I was never not going to go to University. My father was on the lecturing staff in Botany; my mother was a graduate in science from the University of Western Australia; my sister Margaret, three years ahead of me, was about to graduate in Arts.
I began my studies in 1947, enrolling in Science. Maths, Chemistry and Physics were all compulsory at the time, with a choice of Biology or Geology. In second year I took Botany, Chemistry and Physiology; these were all subjects with prac classes and I was left with one free hour per week. In third year I did Botany and Chemistry. We thought Arts students had it easy!
There were famous names (in University terms) lecturing to us. Mr Swoose O’Connor was well known in Chemistry labs for frequently saying ‘turn those blazing bunsens down’; Professor Parnell in Physics was visited by a dog each year, a subtle cue that he should retire; Professor Goddard gave first-year biology lectures in Albert Hall in Ann St, and would appear on stage in the middle of an English country cottage scene or another pleasing background without turning a hair.
With pocket money of five shillings (50c) per week, my sister and I felt well off, but we still needed to manage carefully. We walked from Central Station down to the University to save the bus fare down George St. Our spending was at the Refectory housed in the old Army buildings on the Domain, manned by Mr Malley. We called him Joe. Meat pies were 3d each, a cup of tea or coffee 2d. Occasionally we used this as a mid-afternoon break from Chem prac.

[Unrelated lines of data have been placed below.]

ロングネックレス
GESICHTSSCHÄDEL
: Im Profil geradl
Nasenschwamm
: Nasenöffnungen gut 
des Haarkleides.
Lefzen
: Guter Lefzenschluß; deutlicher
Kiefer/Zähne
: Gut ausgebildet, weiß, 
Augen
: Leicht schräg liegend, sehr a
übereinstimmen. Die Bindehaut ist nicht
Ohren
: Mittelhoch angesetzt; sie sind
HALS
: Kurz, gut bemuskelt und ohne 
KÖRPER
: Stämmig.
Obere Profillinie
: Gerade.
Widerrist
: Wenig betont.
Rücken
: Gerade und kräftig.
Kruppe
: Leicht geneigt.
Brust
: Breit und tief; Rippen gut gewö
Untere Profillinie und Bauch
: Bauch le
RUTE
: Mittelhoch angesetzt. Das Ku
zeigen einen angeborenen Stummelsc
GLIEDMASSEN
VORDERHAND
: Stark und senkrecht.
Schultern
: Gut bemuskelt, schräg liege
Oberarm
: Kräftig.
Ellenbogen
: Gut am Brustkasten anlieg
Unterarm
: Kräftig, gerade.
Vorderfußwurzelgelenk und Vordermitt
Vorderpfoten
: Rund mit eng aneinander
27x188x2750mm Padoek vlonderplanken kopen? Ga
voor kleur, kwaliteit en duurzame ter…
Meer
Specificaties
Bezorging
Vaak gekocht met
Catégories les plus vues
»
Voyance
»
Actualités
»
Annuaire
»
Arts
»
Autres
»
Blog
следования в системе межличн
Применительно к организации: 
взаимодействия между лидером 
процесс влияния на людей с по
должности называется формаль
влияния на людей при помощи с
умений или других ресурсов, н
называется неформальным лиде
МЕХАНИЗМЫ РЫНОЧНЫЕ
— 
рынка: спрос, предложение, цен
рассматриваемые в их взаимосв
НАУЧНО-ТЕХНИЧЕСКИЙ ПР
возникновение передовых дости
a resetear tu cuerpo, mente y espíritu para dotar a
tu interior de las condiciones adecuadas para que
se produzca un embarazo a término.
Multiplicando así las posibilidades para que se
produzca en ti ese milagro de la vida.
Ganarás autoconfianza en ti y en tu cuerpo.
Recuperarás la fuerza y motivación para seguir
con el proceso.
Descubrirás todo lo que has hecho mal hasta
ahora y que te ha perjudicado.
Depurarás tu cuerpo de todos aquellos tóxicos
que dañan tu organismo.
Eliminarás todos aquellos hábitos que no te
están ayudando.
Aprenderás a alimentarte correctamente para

Commem Practice was held each Saturday night in the early part of the year. It was a gathering held in a lecture room at George St to ‘practice’ (enjoy) singing a number of songs which were mainly parodies sung to well-known music. For example, ‘I’m a helluva helluva helluva helluva engineer’ and ‘The Profs are sitting in a row’. The rest of the evening was spent dancing and, in some cases, meeting up with possible partners for the Commem Ball held later in the year.

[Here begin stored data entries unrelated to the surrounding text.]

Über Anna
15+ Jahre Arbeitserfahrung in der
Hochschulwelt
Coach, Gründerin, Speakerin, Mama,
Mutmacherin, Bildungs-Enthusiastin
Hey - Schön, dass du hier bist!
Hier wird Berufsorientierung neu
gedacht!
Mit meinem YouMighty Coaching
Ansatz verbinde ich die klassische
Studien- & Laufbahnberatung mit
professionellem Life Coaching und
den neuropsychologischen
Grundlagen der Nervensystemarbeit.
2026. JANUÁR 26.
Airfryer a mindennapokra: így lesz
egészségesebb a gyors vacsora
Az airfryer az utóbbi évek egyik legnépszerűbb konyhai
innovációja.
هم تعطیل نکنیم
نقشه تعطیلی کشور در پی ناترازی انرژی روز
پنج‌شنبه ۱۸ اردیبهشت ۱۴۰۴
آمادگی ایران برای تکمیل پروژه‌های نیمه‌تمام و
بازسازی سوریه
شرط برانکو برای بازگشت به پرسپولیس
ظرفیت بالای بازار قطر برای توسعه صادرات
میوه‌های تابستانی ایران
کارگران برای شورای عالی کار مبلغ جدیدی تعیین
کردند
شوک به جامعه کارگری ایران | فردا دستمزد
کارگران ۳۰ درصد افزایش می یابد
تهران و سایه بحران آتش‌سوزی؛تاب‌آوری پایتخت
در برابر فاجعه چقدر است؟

Graduation for the sciences back then was known as Commem Day. The Commem procession produced a series of displays on the backs of trucks. These were examined—and mostly approved—by a couple of police officers, and were then driven through several of the city streets to entertain the public. One of our science student’s trucks carried a huge bathtub, complete with showerhead and a number of suitably dressed students with the sign ‘Behind the Iron Curtain we share everything’. Another participant was a student carrying a chamber pot half-filled with dried peas which he graciously offered to the crowds, ‘have a pea’. This was very popular.
The Commem ceremony was held in the City Hall and was, on the whole, a dignified occasion. The Hall was filled with pleased relatives of the graduands, while the stage held staff members, chancellor, and of course the graduands. Appropriate songs were sung for the faculties present, and sometimes the dignity was spoiled by overactive students enjoying themselves. Our ceremony went well, until mercuric fulminate was scattered on the mat of the central aisle, producing a mild explosion when trodden on as the academic procession walked down the aisle.

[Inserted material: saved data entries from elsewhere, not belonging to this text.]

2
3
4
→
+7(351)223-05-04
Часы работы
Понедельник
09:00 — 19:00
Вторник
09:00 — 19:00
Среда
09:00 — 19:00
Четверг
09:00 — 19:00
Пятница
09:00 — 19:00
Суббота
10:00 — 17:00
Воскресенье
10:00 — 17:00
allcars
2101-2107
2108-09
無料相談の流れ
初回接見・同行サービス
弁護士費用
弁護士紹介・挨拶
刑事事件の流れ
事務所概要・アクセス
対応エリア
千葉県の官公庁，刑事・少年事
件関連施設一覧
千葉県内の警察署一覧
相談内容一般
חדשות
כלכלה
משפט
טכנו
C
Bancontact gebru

Yes, I was never not going to go to University. My parents and sister had continued their studies before me, it was what was expected. It wasn’t anything special to me, many women were now attending university. Though I must admit, the mercuric fulminate, I may have been responsible for that.
 A nickname for him at the time, ‘Swoose’ is a cross between a swan and a goose, which he is said to have resembled.
 This was a time when Australia still used the pound.
Joan Cribb, Master of Science 1953, Brisbane.